For propagating the carry flag, most processors have incorporated instructions which
takes into account the previous setting of the carry flag, for instance SBC - subtract
with carry where SBC A,B means A=A minus B minus Carry-bit. There is however,
another flag that needs to be propagated in order to be able to correctly do all
conditional branches. This is the Zero flag.
Example:
A=R3:R2:R1:R0, B=R7:R6:R5:R4
We want to subtract B from A and jump to a specific location if A is equal to B. If the
Zero flag is only dependent on the last arithmetic instruction, the following sequence
will not do:
SUB R0,R4
SBC R1,R5
SBC R2,R6
SBC R3,R7 ; R3=R7 => Zero flag set
BREQ destination
since the flag settings present during the BREQ instruction only depends on the flags
set by the last SBC instruction.

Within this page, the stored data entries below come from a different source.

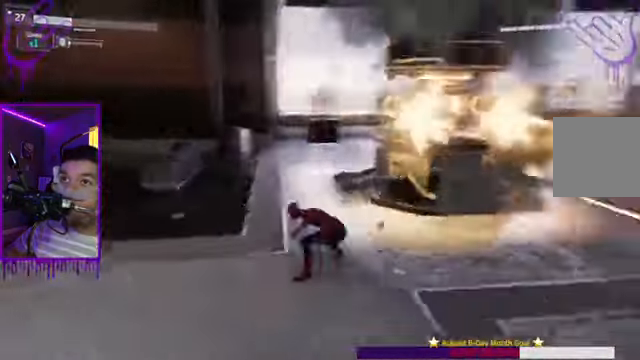
Gameplay with a controller (Xbox layout); each line is a JSON object with the inputs held at the frame after it. "events" lists button and stick changes between this image and that frame as [ms after this image, input, new state], when the widget could be followed in between. Not read: L3 R3.
{"buttons": [], "left_stick": "up", "right_stick": "center", "events": [[167, "B", "up"], [434, "right_stick", "center"]]}
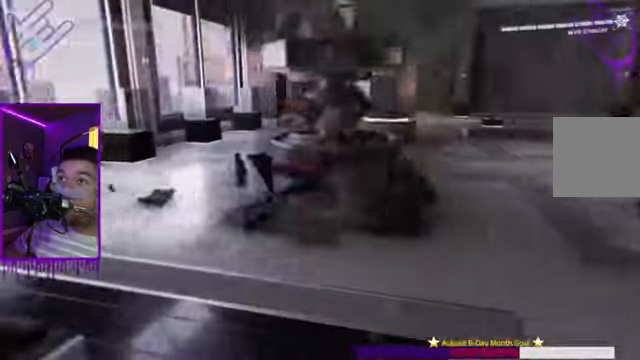
{"buttons": ["A"], "left_stick": "up", "right_stick": "center", "events": [[67, "A", "down"], [134, "A", "up"], [267, "A", "down"], [333, "A", "up"], [500, "A", "down"]]}
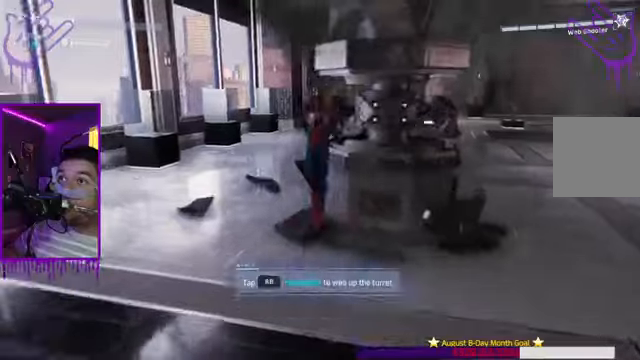
{"buttons": [], "left_stick": "up", "right_stick": "center", "events": [[67, "A", "up"], [201, "A", "down"], [301, "A", "up"], [401, "A", "down"], [467, "A", "up"]]}
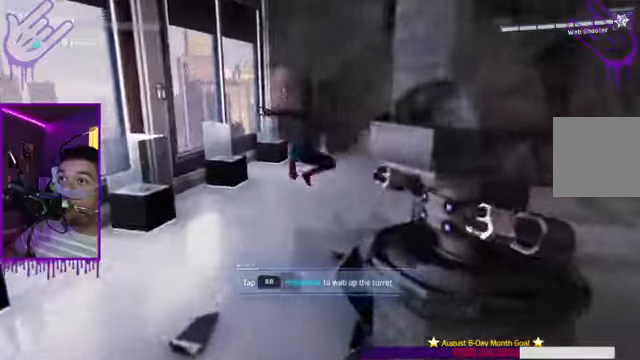
{"buttons": ["B"], "left_stick": "up", "right_stick": "right", "events": [[67, "A", "down"], [167, "A", "up"], [300, "A", "down"], [467, "A", "up"], [467, "B", "down"], [467, "right_stick", "right"]]}
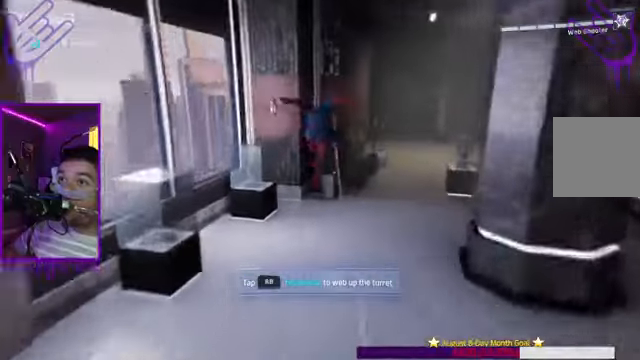
{"buttons": [], "left_stick": "up", "right_stick": "right", "events": [[401, "B", "up"]]}
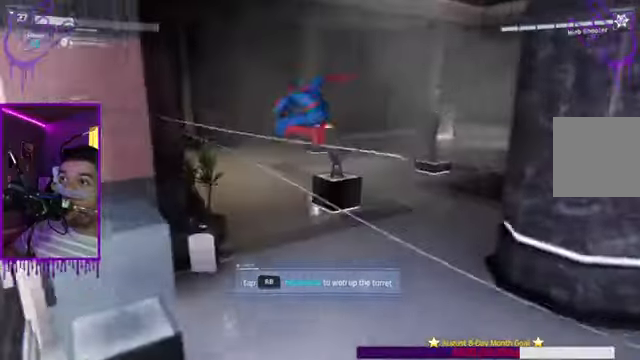
{"buttons": [], "left_stick": "up", "right_stick": "center", "events": [[33, "B", "down"], [434, "B", "up"], [434, "right_stick", "center"]]}
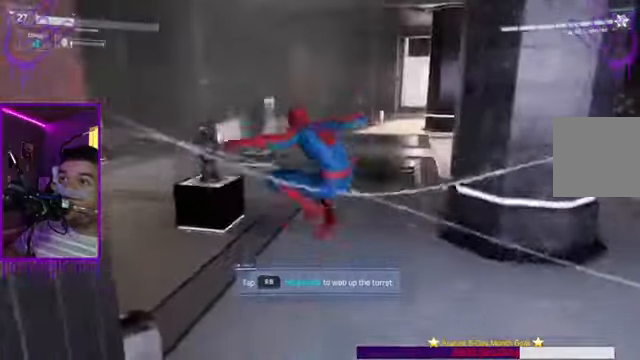
{"buttons": [], "left_stick": "up", "right_stick": "center", "events": [[100, "B", "down"], [467, "B", "up"]]}
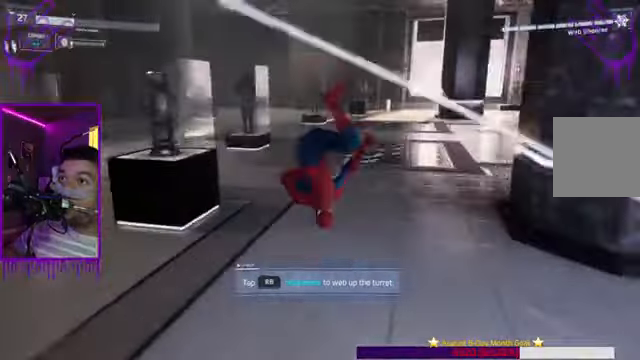
{"buttons": [], "left_stick": "up", "right_stick": "center", "events": [[100, "A", "down"], [233, "A", "up"], [367, "A", "down"], [434, "A", "up"]]}
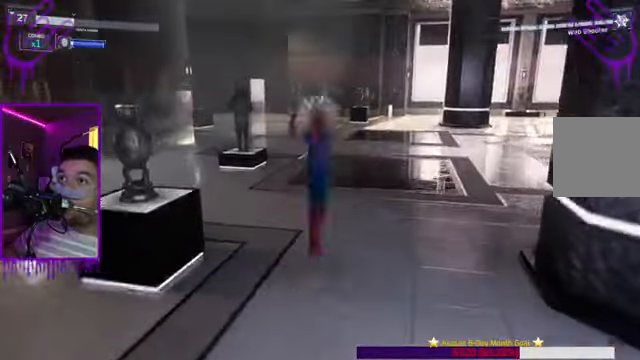
{"buttons": [], "left_stick": "up", "right_stick": "center", "events": [[134, "B", "down"], [467, "B", "up"]]}
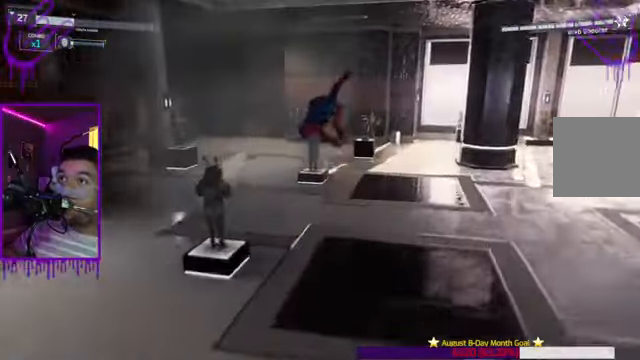
{"buttons": ["B"], "left_stick": "up", "right_stick": "left", "events": [[67, "right_stick", "left"], [167, "B", "down"]]}
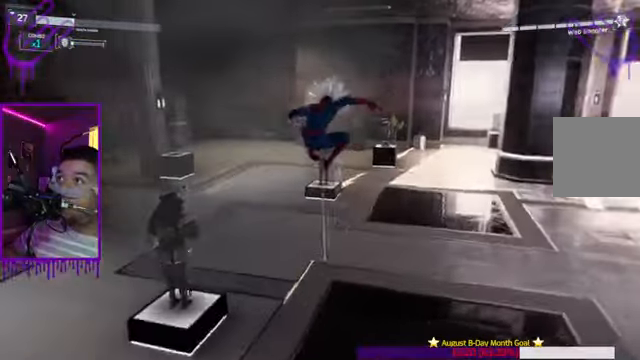
{"buttons": ["B"], "left_stick": "up", "right_stick": "left", "events": [[67, "B", "up"], [267, "B", "down"]]}
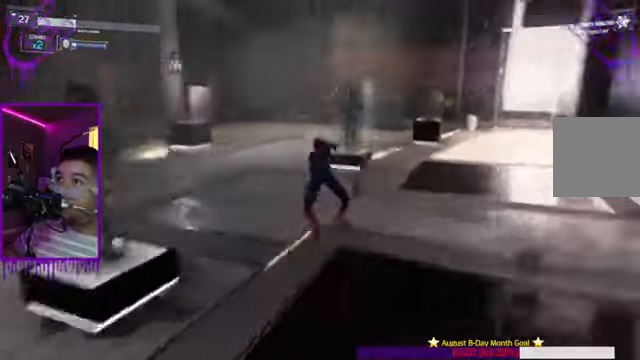
{"buttons": [], "left_stick": "up", "right_stick": "left", "events": [[300, "B", "up"]]}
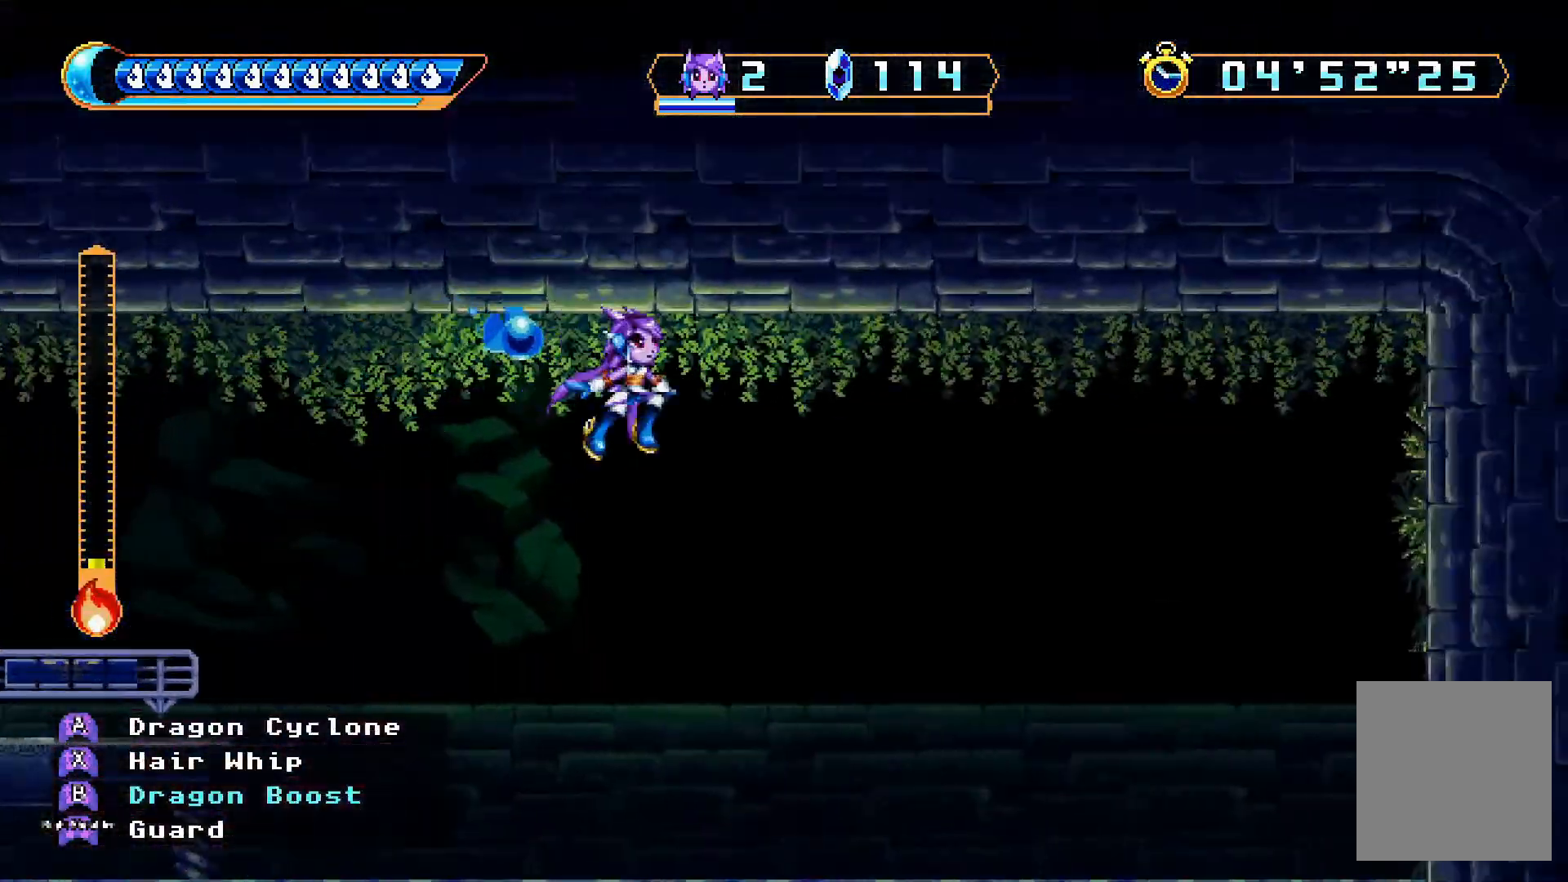
Gameplay with a controller (Xbox layout); each line is a JSON object with the inputs held at the frame after it. "events" lists button and stick changes between this image and that frame as [ms after this image, input, new state], when the widget could be followed in between. Not read: L3 R3.
{"buttons": [], "left_stick": "center", "right_stick": "center", "events": [[33, "DPAD_RIGHT", "down"], [267, "DPAD_RIGHT", "up"], [367, "DPAD_LEFT", "down"], [433, "DPAD_LEFT", "up"]]}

If the most significant bytes are equal, the Zero flag
will be set and the branch will be done, even if the 32 bit numbers are not equal. This
problem also applies to other conditional branches.
There are two ways of overcoming this problem. One is to save the flags produced by
each instruction, and then check all the zero flags after the fourth subtraction is done.
The other, more elegant way, is to propagate the zero flag in the carry instructions like
this:
Znew =Not(R7) AND
Not(R6) AND
...
Not(R0) AND
Zold
By propagating the Zero flag in this way, all conditional branches can be done after the
final subtraction, since all the rest of the interesting flags (overflow and positive flag)
are only dependent on the most significant byte.
Tuning the arithmetic instructions
Some tuning of the arithmetic instructions was also done. This tuning is described
here.
Addition and subtraction
We originally planned to have both addition and subtraction with eight bit constants -
ADDI and SUBI. We did, however, not have space for having Carry instructions with
constants, so a 16 bit add with a constant would look like this:
ADDI R16,0x44
LDI R18,0x55
ADC R17,R18
An addition can, however, be realized as a subtraction and vice versa, so it was
decided that the ADDI instruction should be changed to a SBCI instruction, thereby
enabling 16 and 32 bit additions and subtractions with constants, thereby reducing
code size substantially in 16 and 32 bit cases and with no code size penalty for 8 bit
cases.
Compare with constant
The original instruction set did not include any instruction for comparing a register
with a constant. In order to do such an operation, a constant had to be loaded into a
register, and then the two registers could be compared. This is a very frequently used
operation, and as a result of removing one of the original addressing modes, space was
found in the instruction coding for this instruction.
Non-destructive comparison
If you want to compare two eight bit numbers, then this can be done by using a
compare instruction. If you want to compare 16 or 32 bit numbers however, you
would originally have to compare use subtraction with carry in order to get the flag
setting right. The problem with using subtraction with carry is that it overwrites the
contents of one of the numbers you are comparing. One solution to this problem is to
copy this number over to new locations before subtracting, but such a solution will
require more instructions and will use more registers. In order to overcome this
problem, we decided to include a Compare with carry instruction, thereby enabling
nondestructive comparison of numbers larger than eight bit.